でたらめな噂から始まった高校時代の苛めで、その言葉を口にされたきっかけを早苗は覚えていない。
それは早苗の本当の事情を知らないいじめっ子にとっては、単に早苗を嬲る為の言葉のバリエーションの一つで、多分そこに深い意味なんか無かった。
けれどもその言葉は、どんな罵りの言葉よりも鋭く早苗の胸に突き刺ささった。十年経った今も、ちょっとしたきっかけで簡単に瘡蓋が剥がれ落ちて血を噴きだすくらいに、深く、深く。
疫病神。まさに自分は疫病神という言葉が相応しい人間だ。十年前、両親の生活を滅茶苦茶にしただけではなく、また今度も同じ不幸を伴って故郷に帰ってきた。
早苗のせいでリュウが殺され、今度は愛する人まで傷を負った。早苗は存在するだけで、ただ周囲の人間を傷つける、疫病神そのものだった。
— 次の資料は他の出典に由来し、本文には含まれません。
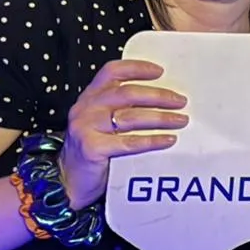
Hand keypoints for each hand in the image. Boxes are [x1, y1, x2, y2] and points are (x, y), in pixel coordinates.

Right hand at [61, 59, 187, 207]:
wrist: (67, 181)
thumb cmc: (93, 149)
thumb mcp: (103, 123)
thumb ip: (123, 108)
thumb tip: (166, 100)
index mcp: (90, 96)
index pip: (112, 72)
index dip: (136, 68)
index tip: (161, 72)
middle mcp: (86, 108)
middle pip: (127, 93)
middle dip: (159, 96)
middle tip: (181, 101)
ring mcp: (86, 128)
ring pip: (131, 117)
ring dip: (161, 118)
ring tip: (181, 120)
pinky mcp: (91, 148)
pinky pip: (128, 142)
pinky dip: (152, 140)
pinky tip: (168, 140)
(こんな風に周りの人間を不幸にするだけの私なんか、死んだ方がいいんじゃないか)
そんな風に早苗の思考が、負の方向へと傾いた時だった。
『――んだね。死ねば、いいんだは』
その声は、耳にではなく、脳に直接響くように聞こえて来た。
『辛いべ?苦しいべ?逃げたいべ?自分のせいで、周囲の人間が傷つくのはやんだでしょう?…だったら、さっちゃんが死ねばいいんだは。さっちゃんが死ねば、もうこれ以上だあれも不幸になんねぇんだから』
早苗は目の前が真っ白になるような感覚に陥った。
頭の中の全ての意識が、ただ聞こえてくる声に集中して、自分がいる場所がどこなのかも分からなくなる。
歌うように、笑うように、声は優しく言葉を紡ぐ。
『ねぇ、さっちゃん…今はまだ皆、さっちゃんを責めねけど、この先もっと不幸が続けば、きっと皆さっちゃんば嫌んだくなるよ。さっちゃんが、いなければ良かったと、そう言うようになるよ。…そんだら、さっちゃん、一人ぼっちになっちゃうね』
遠くで、啓介が何かを言っている。アナウンスが、何かを言っている。だけど早苗の耳には声しか聞こえない。
気が付けば、足が勝手に動いていた。
『一人ぼっちは、淋しいよ。怖いよ。悲しいよ。…んだから、さっちゃん、そだなことになる前に、死ねばいいんだず』
声に促されるままに、早苗の頭の中は「死」という文字で埋まって行く。
一人ぼっちは、嫌だ。一人ぼっちは、淋しい。
今の早苗には、「死」がこれから訪れるであろう永劫の孤独を回避するための、唯一の救いの手段のように思えた。
あと、三歩。
あと、二歩。
あと、一歩。
――はて、自分は何をカウントダウンしているのだろう。
『大丈夫。さっちゃん、怖くないよ。俺がいっから』
自分は今一体、どこへ足を進めているのだろう。
『俺がこの先ずっと傍にいっから、大丈夫だよ。――安心して、あの世さおいで』
「――さっちゃんっ!!」
「…っ!!!!!」
啓介の叫びで我に返った瞬間。
早苗は迫りくる電車に向かって、一歩足を踏み出していた。